Review Conclusion w/a Christian's Recommendation

held BibleThis one had its share of illicit sex, but the results were shown or acknowledged as less than ideal. One good Christian couple waited until they were wed to have sex and were glad they did, but they had their own problem. They were too prudish in the dating stage to explore physical compatibility even where expected. They just tickled each other and rubbed noses. Annie the lead went through a number of men and gained valuable insights into the opposite sex, although she allowed them to take advantage of her any­way. They seemed to sense her savoir faire, so she was the one they came on to at the engagement party. The minister from Illinois held a Bible in his hand but didn't quote from it in the portion of the wedding shown.

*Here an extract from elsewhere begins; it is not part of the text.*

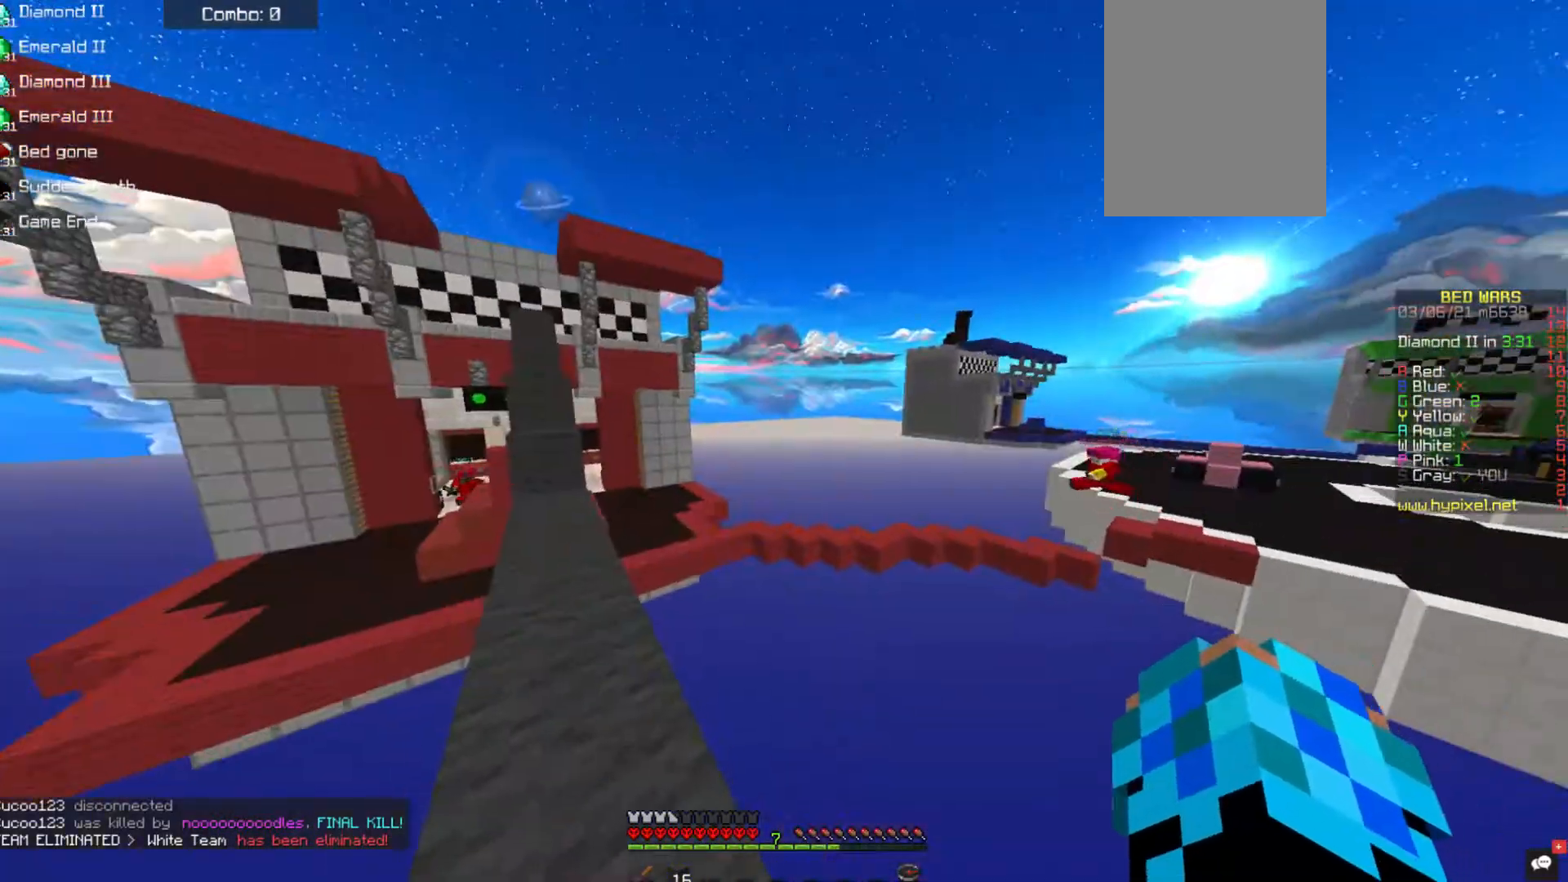
{"keys": ["w"], "mouse": [], "events": [[185, "w", "down"]]}
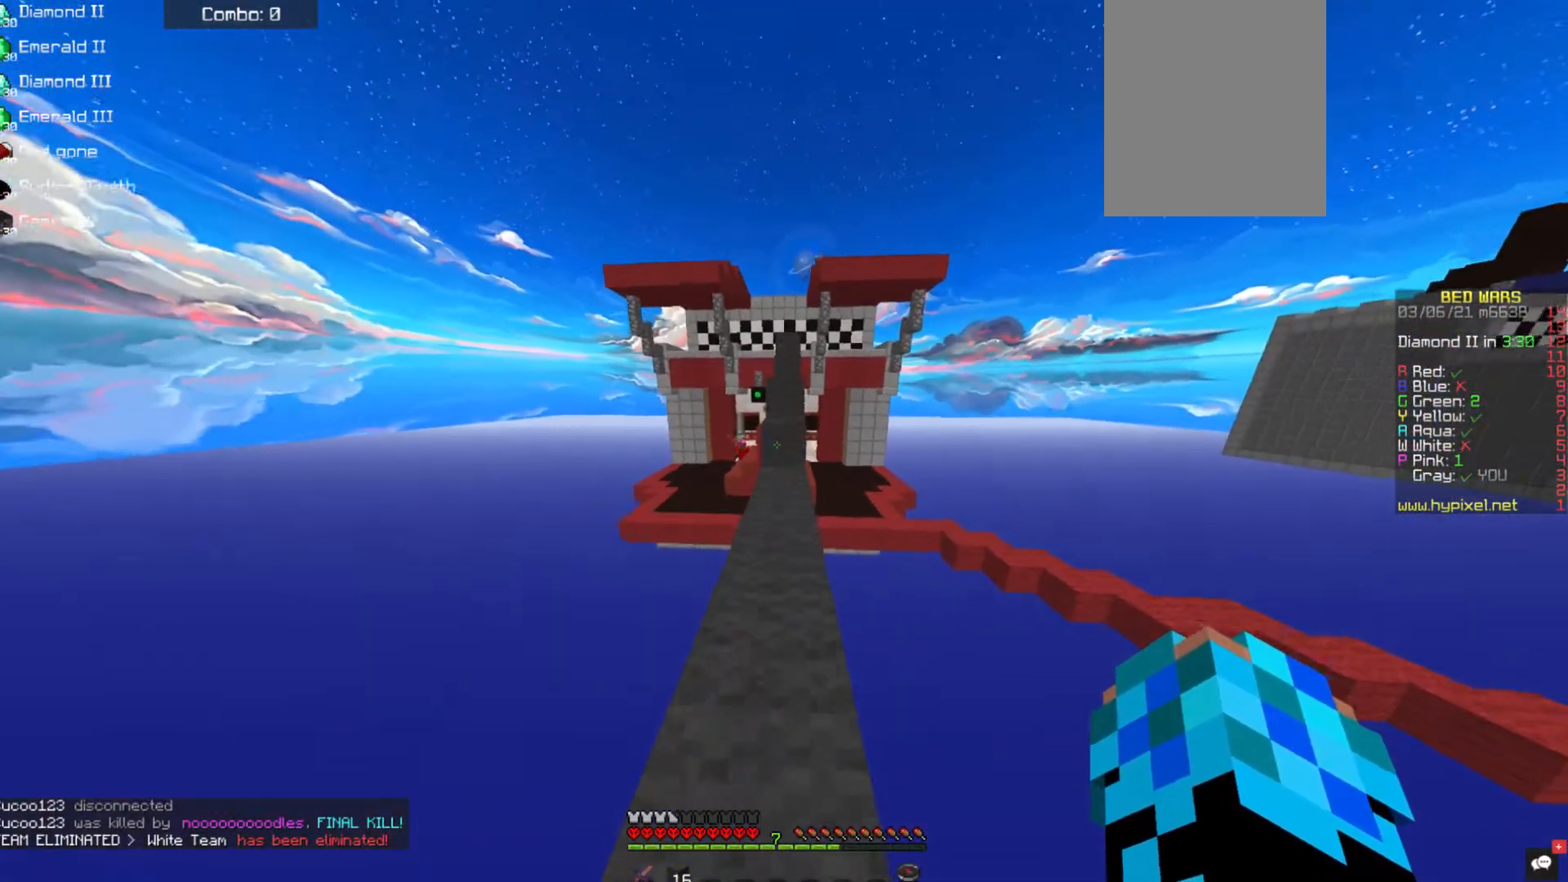
{"keys": ["w"], "mouse": [], "events": []}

For all its serious heads up, it was a rousing comedy in its own right. I thought it was hilarious, better than average. It was a blast! See it if you can take it.

Movie Ratings

Action factor: Decent action scenes. Suitability For Children: Not Suitable for Children of Any Age. Special effects: Well done special effects. Video Occasion: Fit For a Friday Evening. Suspense: Keeps you on the edge of your seat. Overall movie rating: Five stars out of five.

Works Cited

Scripture quotation was from the Authorized King James Version. Pub. 1611, rev. 1769. Software.

Landis, Paul H. Making the Most of Marriage. New York: Meredith Publishing, 1965. Print.